Welche Wirkung aber, so fragt man sich in diesem Zusammenhang, hat eigentlich das Hören von Musik auf den
Genuss von Wein? Glaubt man dem amerikanischen Winzer Clark Smith aus dem kalifornischen Santa Rosa, eine
große. Smith, der sich in seinen Ideen zum Weinmachen auf die bipolare Idee der alten Griechen beruft, zwischen
dem logischen apollonischen und dem intuitiven dionysischen Prinzip zu unterscheiden, hat lange Zeit selbst und
bei verschiedenen Weinverkostungen mit unterschiedlichen Musiken experimentiert. Herausgekommen ist dabei, dass es Weine gibt, die besser mit Klassik wie etwa Mozarts „Kleiner Nachtmusik“ korrespondieren, während
andere am besten zu den Klängen der Hardrock-band Metallica genossen werden. Ein schottisches Forscherteam
hat sich ebenfalls mit diesem Thema beschäftigt, die Studie war eine Zusammenarbeit zwischen einem chilenischen Weinproduzenten und der Abteilung für Psychologie an der Heriot-Watt University in Edinburgh.

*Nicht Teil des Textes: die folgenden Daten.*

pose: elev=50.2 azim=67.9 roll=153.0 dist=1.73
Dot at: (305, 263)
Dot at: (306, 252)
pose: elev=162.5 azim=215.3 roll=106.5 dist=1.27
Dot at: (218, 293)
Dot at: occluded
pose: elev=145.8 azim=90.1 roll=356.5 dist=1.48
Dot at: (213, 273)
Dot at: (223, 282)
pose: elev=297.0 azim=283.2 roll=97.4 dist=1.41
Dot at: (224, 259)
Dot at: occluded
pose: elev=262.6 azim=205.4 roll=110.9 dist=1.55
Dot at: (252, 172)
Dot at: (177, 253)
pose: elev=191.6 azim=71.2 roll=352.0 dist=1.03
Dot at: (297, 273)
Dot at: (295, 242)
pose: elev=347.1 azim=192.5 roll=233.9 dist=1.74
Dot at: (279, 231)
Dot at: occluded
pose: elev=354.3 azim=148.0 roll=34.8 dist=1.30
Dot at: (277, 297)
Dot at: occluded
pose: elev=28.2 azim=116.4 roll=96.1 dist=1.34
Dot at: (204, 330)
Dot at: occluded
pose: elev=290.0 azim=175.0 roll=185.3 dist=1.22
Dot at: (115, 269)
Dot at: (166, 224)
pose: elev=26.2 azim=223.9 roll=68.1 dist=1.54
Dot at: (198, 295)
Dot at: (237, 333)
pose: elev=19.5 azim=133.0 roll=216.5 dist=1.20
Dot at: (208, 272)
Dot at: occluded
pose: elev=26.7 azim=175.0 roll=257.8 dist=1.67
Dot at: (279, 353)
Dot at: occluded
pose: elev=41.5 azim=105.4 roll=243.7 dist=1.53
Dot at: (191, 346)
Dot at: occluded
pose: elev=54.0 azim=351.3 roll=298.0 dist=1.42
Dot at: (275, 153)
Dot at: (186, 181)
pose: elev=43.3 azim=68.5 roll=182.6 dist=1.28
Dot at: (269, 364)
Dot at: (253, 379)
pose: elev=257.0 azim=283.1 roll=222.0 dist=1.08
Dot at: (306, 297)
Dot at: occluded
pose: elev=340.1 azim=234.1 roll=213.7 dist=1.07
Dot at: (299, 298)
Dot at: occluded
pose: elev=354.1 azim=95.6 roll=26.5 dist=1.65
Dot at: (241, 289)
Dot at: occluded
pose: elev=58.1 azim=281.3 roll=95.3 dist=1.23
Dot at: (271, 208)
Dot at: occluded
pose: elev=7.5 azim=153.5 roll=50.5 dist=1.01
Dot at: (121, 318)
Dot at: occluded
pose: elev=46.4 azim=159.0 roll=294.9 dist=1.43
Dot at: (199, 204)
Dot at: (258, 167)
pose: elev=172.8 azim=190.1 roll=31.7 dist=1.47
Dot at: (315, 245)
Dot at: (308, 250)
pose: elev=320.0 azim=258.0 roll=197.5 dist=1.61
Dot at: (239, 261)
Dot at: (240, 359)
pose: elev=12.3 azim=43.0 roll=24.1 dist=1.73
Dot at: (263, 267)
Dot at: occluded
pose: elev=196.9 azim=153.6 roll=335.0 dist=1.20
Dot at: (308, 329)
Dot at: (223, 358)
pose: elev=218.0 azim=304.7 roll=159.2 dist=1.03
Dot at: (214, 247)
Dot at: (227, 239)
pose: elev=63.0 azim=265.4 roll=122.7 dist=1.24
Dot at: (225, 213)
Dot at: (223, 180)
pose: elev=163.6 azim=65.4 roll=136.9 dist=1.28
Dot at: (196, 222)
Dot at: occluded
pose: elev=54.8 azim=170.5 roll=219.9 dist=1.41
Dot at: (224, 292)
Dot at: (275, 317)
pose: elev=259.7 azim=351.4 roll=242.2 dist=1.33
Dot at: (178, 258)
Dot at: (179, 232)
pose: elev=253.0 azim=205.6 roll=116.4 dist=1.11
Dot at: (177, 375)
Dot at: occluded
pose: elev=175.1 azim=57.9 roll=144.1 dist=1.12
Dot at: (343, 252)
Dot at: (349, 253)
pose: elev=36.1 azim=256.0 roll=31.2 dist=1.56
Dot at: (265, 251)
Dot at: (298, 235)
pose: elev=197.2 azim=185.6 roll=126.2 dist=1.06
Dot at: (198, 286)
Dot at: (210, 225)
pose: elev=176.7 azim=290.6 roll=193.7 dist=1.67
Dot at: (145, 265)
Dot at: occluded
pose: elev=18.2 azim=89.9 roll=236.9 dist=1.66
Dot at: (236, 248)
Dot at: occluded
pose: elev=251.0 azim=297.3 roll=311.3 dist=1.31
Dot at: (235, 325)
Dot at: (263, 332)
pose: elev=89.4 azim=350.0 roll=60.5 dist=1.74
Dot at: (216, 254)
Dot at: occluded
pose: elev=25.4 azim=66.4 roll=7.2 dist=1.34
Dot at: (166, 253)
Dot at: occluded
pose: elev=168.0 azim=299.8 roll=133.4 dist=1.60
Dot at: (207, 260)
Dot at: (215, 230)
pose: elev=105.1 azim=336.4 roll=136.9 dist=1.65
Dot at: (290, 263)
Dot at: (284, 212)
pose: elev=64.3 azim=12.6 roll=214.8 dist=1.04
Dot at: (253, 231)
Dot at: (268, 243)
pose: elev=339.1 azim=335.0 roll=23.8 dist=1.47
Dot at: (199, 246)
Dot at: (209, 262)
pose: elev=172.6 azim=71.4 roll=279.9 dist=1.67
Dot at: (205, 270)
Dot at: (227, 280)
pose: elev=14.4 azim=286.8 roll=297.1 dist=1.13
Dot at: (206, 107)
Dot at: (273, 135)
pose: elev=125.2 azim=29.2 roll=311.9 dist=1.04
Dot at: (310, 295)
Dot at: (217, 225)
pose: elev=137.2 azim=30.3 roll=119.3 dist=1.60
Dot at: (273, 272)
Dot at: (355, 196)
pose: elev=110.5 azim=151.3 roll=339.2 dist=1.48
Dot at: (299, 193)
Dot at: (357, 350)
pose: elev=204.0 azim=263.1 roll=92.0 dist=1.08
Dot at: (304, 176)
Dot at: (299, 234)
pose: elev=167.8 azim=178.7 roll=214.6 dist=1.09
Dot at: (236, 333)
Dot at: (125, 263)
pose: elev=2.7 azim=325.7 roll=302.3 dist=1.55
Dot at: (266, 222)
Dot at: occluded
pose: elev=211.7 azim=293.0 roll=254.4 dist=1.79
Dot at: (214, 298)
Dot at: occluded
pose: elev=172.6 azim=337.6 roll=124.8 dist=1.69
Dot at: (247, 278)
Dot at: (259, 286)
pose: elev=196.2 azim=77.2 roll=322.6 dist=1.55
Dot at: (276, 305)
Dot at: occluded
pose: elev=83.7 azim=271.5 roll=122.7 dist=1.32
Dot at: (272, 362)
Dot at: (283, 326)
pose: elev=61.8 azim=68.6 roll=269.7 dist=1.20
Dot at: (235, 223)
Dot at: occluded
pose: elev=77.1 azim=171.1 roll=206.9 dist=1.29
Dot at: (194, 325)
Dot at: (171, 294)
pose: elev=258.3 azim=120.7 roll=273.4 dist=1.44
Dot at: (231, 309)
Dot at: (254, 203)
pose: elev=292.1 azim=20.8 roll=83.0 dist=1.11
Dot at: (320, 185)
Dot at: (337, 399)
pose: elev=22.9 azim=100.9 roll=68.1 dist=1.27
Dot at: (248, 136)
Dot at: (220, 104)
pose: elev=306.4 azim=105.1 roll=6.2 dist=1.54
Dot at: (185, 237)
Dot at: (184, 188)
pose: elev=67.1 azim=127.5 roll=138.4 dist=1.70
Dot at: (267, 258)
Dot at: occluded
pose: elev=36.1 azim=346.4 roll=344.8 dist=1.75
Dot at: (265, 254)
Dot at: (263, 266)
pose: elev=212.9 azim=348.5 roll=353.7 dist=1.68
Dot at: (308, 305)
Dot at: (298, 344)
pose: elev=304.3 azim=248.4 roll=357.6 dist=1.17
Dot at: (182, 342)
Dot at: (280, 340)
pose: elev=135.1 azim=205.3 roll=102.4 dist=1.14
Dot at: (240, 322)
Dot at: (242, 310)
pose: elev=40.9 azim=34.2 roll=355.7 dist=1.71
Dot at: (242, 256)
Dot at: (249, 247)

Cabernet
Sauvignon wird demnach von Weintrinkern besser mit „schwerer Musik“ getrunken, während der Genuss von
Chardonnay von „schwungvoller und erfrischender Musik“ begleitet sein sollte. Die Mitarbeiter der schottischen
Universität gehen sogar so weit, bestimmte Songs zu empfehlen. Zu Cabernet Sauvignon empfiehlt man „All along
the watchtower“, die Bob Dylan-Komposition in der Coverversion von Jimi Hendrix, oder „Honky Tonk Woman“
von den Rolling Stones, die bei dem Song wohl eher an Branntwein-Spelunken im Süden der USA gedacht haben
dürften. Zu Chardonnay kredenze man am besten akustisch „Atomic“ von Blondie oder „What´s love got to do
with“ von Tina Turner – der popmusikalische Geschmack der schottischen Psychologen ist offensichtlich in den
vergangenen Jahrzehnten angesiedelt und reif wie alter Wein. Ist das also die Zukunft der Oenologie? Wird aus
dem Verkosten und Genießen von Wein ein umfassendes Event für alle Sinne, ein Potpourri aus geschmacklichen,
visuellen, olfaktorischen und akustischen Erlebnissen?
Ob der Elvis vom Jägerberg diese Studie kennt, wissen wir nicht. Möglicherweise gewinnen seine Weine durch
das Hören von „Love me tender“ oder „In the ghetto“. Oder spielt der südsteirische Winzer seinen Trauben während der Reifung gar Elvis-Songs vor? Es ist anzunehmen, dass Wilfried Schilhan weder auf das eine, noch das
andere schwört, sondern sich auf sein Können, seine besonderen Lagen und den sortenreinen Ausbau verlässt.
Wer möchte, kann das Experiment aber gerne wagen, an Ort und Stelle im „Crocodile Rock“ den Roten Traminer
„Aaron“ verkosten und dazu „Are you lonesome tonight“ hören. Schaden wird es ganz bestimmt nicht.